DATASET ENTRIES Block Start
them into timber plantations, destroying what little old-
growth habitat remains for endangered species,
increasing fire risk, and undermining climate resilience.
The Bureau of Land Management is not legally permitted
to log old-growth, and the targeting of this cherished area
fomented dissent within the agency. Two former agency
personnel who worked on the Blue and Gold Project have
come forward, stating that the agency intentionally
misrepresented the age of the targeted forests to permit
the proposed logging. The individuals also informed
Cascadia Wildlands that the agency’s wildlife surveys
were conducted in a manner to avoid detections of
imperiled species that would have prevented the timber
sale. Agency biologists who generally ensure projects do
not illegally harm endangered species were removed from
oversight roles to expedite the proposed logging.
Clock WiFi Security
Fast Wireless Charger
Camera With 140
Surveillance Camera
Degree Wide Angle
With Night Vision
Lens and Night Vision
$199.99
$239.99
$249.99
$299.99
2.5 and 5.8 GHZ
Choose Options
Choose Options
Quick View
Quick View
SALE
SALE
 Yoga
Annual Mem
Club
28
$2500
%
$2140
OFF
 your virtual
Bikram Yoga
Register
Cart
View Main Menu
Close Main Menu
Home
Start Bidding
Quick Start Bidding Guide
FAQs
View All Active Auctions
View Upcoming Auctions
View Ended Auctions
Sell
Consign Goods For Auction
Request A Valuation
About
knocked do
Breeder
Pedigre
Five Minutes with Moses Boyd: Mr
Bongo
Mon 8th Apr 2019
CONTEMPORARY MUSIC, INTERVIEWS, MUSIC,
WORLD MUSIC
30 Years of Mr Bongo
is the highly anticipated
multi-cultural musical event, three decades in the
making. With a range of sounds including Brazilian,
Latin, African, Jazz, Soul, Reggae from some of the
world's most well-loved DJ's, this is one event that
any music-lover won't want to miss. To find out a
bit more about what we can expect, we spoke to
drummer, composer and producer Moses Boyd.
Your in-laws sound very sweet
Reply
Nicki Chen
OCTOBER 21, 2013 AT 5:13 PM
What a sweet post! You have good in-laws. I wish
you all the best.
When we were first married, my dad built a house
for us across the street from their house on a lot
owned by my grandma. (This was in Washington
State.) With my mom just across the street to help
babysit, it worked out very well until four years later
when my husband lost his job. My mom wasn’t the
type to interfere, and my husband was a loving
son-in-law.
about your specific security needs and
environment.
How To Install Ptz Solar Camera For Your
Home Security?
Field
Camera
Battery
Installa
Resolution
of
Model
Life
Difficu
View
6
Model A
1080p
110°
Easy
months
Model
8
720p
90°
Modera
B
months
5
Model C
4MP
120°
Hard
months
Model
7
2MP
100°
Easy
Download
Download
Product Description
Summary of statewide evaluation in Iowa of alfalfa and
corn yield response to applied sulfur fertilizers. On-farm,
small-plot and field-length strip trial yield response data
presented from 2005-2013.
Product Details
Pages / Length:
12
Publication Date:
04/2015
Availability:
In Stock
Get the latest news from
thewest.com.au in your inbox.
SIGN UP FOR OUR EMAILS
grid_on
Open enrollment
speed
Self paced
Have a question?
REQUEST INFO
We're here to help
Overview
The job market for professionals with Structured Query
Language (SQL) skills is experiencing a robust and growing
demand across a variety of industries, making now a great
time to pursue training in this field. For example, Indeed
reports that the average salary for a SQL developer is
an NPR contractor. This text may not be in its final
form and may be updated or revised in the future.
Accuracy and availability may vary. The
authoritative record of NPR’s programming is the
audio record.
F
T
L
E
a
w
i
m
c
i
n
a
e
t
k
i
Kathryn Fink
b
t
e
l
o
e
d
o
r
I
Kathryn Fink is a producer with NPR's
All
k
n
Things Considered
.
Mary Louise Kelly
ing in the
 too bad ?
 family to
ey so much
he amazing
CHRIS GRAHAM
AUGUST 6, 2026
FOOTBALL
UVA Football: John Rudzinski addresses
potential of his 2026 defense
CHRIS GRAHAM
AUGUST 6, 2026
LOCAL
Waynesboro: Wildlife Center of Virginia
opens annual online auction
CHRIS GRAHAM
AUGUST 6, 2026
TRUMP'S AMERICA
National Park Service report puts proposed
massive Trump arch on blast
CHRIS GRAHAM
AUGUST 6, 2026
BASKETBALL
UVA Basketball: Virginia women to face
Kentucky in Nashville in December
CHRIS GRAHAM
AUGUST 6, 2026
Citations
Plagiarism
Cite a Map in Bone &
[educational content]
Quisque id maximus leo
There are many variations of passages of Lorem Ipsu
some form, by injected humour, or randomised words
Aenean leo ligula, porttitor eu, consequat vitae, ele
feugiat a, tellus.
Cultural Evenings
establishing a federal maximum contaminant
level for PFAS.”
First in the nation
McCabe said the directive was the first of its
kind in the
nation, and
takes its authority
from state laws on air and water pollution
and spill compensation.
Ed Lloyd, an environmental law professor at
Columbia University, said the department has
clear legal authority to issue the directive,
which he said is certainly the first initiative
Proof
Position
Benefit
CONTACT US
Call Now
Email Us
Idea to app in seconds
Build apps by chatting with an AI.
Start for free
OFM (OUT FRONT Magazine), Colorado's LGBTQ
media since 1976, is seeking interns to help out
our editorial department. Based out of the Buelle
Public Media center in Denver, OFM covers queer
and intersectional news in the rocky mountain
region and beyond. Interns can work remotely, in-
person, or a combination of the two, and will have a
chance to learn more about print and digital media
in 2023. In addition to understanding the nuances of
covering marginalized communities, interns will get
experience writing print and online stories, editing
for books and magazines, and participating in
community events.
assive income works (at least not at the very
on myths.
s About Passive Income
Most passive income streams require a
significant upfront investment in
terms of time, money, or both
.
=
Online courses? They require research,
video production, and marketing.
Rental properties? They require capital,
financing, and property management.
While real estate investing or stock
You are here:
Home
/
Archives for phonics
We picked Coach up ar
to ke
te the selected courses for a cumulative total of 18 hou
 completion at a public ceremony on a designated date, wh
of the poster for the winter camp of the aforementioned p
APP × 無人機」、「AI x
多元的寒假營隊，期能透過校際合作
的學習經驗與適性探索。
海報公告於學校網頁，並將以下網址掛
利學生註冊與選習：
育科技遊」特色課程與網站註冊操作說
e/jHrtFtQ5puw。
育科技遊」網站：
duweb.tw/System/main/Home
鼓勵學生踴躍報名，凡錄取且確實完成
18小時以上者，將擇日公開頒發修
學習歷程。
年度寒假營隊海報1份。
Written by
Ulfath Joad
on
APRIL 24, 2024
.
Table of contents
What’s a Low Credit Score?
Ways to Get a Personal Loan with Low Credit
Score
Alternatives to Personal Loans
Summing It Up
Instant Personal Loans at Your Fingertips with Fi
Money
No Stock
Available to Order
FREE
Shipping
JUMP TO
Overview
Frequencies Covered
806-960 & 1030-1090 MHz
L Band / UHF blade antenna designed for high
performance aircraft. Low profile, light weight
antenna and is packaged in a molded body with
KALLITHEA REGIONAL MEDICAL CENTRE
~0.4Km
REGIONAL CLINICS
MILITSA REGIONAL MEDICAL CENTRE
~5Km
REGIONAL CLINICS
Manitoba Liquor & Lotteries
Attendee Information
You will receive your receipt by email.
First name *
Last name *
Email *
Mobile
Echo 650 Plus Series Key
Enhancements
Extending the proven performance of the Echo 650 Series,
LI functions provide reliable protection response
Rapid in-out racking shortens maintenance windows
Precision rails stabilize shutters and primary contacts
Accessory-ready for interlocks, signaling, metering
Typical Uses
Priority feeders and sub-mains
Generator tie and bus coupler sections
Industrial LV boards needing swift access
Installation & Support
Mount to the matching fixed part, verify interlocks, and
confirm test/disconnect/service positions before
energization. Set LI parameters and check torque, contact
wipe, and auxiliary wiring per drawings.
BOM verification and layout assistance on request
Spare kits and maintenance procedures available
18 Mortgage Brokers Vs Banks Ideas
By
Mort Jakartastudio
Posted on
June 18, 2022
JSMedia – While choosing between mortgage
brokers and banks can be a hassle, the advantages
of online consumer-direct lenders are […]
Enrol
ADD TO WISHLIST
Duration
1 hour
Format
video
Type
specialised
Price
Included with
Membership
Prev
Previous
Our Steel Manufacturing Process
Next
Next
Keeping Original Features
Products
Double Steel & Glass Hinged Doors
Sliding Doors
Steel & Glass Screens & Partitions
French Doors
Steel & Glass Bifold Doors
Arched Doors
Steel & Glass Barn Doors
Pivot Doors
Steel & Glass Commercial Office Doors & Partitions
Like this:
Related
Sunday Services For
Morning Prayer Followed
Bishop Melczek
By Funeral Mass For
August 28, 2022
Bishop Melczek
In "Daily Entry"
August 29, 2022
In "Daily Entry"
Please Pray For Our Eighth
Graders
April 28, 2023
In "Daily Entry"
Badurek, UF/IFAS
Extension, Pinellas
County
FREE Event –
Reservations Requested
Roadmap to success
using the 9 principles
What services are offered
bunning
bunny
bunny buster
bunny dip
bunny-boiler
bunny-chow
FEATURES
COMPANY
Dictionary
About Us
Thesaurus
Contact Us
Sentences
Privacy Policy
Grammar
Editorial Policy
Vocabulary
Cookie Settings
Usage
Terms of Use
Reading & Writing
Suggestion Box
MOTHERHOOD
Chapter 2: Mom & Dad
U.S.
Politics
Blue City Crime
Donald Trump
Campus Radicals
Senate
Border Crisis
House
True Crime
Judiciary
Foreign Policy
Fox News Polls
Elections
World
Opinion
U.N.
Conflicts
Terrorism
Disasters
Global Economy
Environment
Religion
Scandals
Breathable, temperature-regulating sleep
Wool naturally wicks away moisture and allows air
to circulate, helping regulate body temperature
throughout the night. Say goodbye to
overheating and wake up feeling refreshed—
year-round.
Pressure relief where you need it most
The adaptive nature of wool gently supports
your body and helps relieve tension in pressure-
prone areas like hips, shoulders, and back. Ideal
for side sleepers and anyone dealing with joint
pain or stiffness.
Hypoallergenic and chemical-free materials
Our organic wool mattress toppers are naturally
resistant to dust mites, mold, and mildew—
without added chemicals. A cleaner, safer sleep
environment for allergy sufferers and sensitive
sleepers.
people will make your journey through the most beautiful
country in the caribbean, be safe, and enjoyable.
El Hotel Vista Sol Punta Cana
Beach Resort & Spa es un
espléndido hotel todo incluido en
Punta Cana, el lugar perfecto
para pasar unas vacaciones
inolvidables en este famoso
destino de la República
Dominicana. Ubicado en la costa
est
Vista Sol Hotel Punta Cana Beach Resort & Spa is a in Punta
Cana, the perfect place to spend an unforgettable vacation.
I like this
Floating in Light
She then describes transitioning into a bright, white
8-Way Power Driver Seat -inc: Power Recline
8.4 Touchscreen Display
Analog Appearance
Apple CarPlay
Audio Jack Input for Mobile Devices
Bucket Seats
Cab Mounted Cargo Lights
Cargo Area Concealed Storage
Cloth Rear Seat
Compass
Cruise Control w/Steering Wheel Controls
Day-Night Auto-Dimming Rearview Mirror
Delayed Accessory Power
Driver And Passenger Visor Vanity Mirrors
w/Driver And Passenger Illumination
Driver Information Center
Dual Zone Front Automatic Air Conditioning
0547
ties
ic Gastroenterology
DATASET ENTRIES Block End
WHAT YOU WILL DO ▸ Beginning at the top of the records above, transcribe each line exactly up to and including the line that holds "Cascadia Wildlands that".

TASK RESPONSE ▸
them into timber plantations, destroying what little old-
growth habitat remains for endangered species,
increasing fire risk, and undermining climate resilience.
The Bureau of Land Management is not legally permitted
to log old-growth, and the targeting of this cherished area
fomented dissent within the agency. Two former agency
personnel who worked on the Blue and Gold Project have
come forward, stating that the agency intentionally
misrepresented the age of the targeted forests to permit
the proposed logging. The individuals also informed
Cascadia Wildlands that the agency’s wildlife surveys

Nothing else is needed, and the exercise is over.